Kylin Guardian Process

Since Kylin 5.0, the system added a function of a daemon process for monitoring the health state of Kylin. This function is called Kylin Guardian Process. If the Kylin Guardian Process detects Kylin is in an unhealthy state, it will restart Kylin server or downgrade service.

Usage

Turn On

Kylin Guardian Process is disabled by default. If you want to enable it, you need to add the configuration kylin.guardian.enabled = true in the global configuration file $KYLIN_HOME/conf/kylin.properties.

Note: All the following configurations take effect if kylin.guardian.enabled = true

If Kylin Guardian Process is enabled, a daemon process will be automatically started after starting Kylin. This process is bound to environment variable KYLIN_HOME, which means each Kylin instance has only one Kylin Guardian Process corresponding to it.

Kylin Guardian Process description:

  • The process ID is recorded in $KYLIN_HOME/kgid.

  • The log of the process is output in $KYLIN_HOME/logs/guardian.log.

  • Kylin Guardian Process will periodically check the health status of Kylin. The time delay of the first check is configured by the parameter kylin.guardian.check-init-delay (Unit: minutes), the default is 5 minutes, and the check interval is set by the parameter kylin.guardian.check-interval (Unit: minutes), the default is 1 minute.

Check Items

Kylin Guardian Process currently checks the following 4 aspects of Kylin instance's health.

  • Kylin process status

    If the process number file $KYLIN_HOME/pid exists and the corresponding process does not exist, it means Kylin server is in an abnormal down state, and Kylin Guardian Process will restart it.

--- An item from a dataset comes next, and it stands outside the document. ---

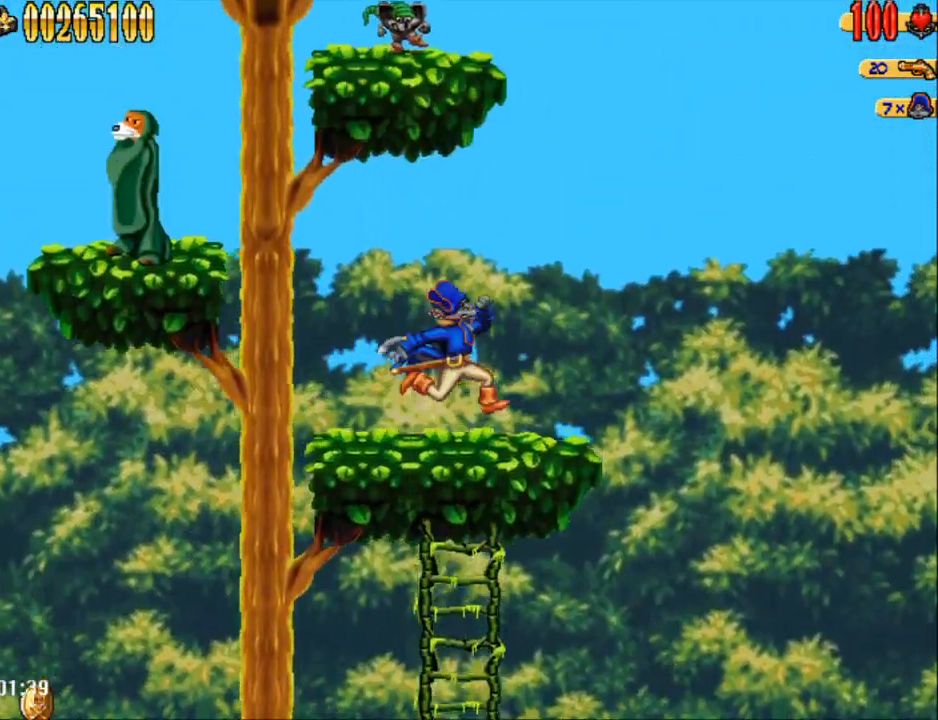
{"buttons": ["A", "B", "DPAD_LEFT"], "events": [[33, "DPAD_LEFT", "down"], [283, "A", "down"], [500, "B", "down"]]}
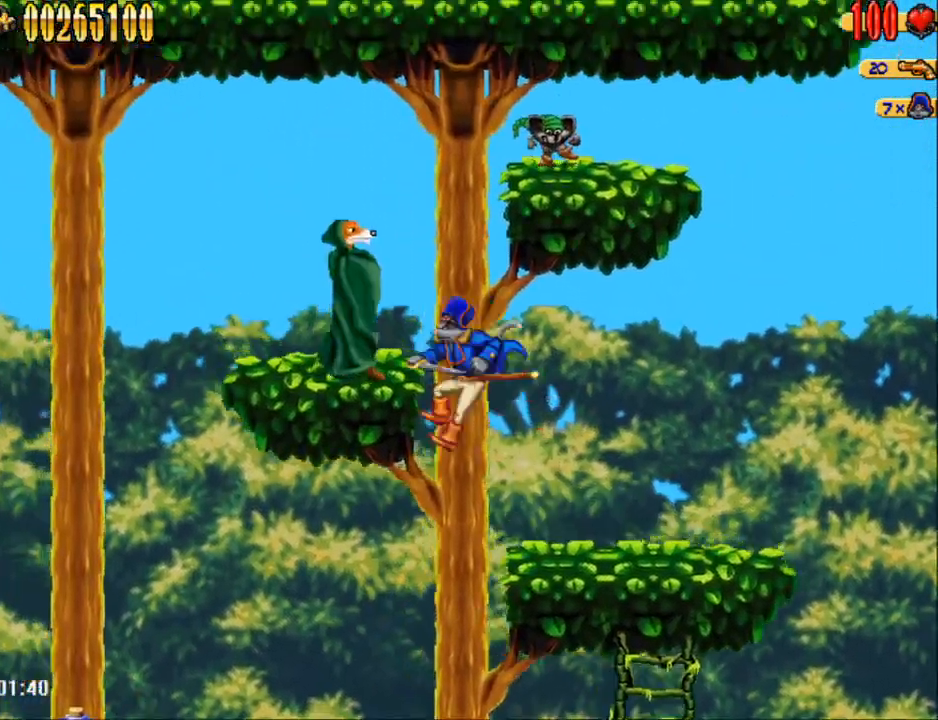
{"buttons": ["A", "DPAD_RIGHT"], "events": [[133, "B", "up"], [200, "A", "up"], [200, "DPAD_LEFT", "up"], [317, "A", "down"], [417, "DPAD_RIGHT", "down"]]}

  • Spark Context restart failure check

    If the number of Spark Context restart failure times is greater than or equals to the value of configuration kylin.guardian.restart-spark-fail-threshold, which is 3 times by default, Kylin Guardian Process will restart Kylin. This function is enabled by default. If you want to disable it, please add the configuration kylin.guardian.restart-spark-fail-restart-enabled = false in $KYLIN_HOME/conf/kylin.properties.

  • Bad Query canceled failed check

    Note: Some queries will be forcibly closed due to abnormal reasons. At this time, the query is Bad Query, and the common case is a timeout query.

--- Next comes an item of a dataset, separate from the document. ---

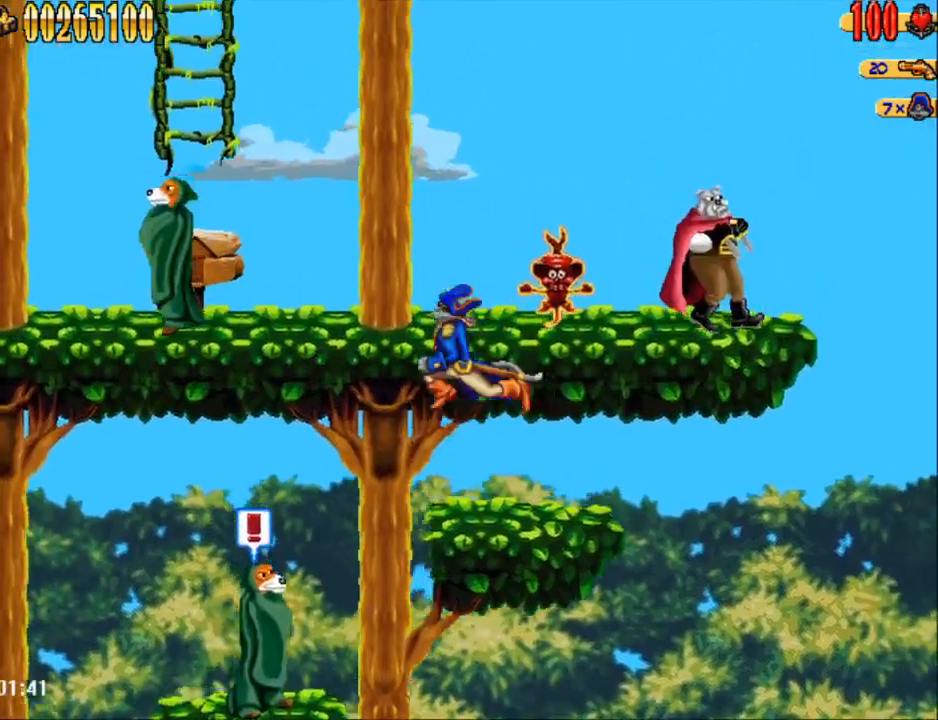
{"buttons": ["A", "DPAD_LEFT"], "events": [[33, "DPAD_UP", "down"], [167, "B", "down"], [283, "B", "up"], [317, "A", "up"], [317, "DPAD_UP", "up"], [350, "DPAD_LEFT", "up"], [417, "A", "down"], [500, "DPAD_LEFT", "down"]]}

    If Kylin Guardian Process detects the number of Bad Query cancellation times is greater than or equals to the value of configuration kylin.guardian.kill-slow-query-fail-threshold, which is 3 times by default, Kylin Guardian Process will restart Kylin. It is enabled by default. If you want to disable it, you can add the configuration kylin.guardian.kill-slow-query-fail-restart-enabled = false in $KYLIN_HOME/conf/kylin.properties.

  • Full GC(Garbage Collection, Garbage collection mechanism in Java) duration check

    If the Full GC duration ratio in most recent period (default is value of kylin.guardian.full-gc-check-factor * value of kylin.guardian.check-interval) is greater than or equals to the value of configuration kylin.guardian.full-gc-duration-ratio-threshold which is 75% by default, Kylin Guardian Process will restart Kylin. It is enabled by default. If you want to disable it, you can add the configuration kylin.guardian.full-gc-duration-ratio-restart-enabled = false in $KYLIN_HOME/conf/kylin.properties.

Kylin Guardian Process High Availability

To ensure the high availability of Kylin Guardian Process, Kylin will also periodically check the status of Kylin Guardian Process. If Kylin detects the Kylin Guardian Process does not exist, it will automatically start it. The feature is enabled by default. If you want to disable it, you can add the configuration kylin.guardian.ha-enabled=false in $$KYLIN_HOME/conf/kylin.properties. The time delay of the first check is configured by the parameter kylin.guardian.ha-check-init-delay (Unit: minutes) which is 5 minutes by default, and the check interval is set by the parameter kylin.guardian.ha-check-interval (Unit: minutes) which is 1 minute by default.

Kylin OOM(Out of Memory) restarts automatically

Kylin Guardian Process supports restarting Kylin when the JVM of Kylin appears OOM.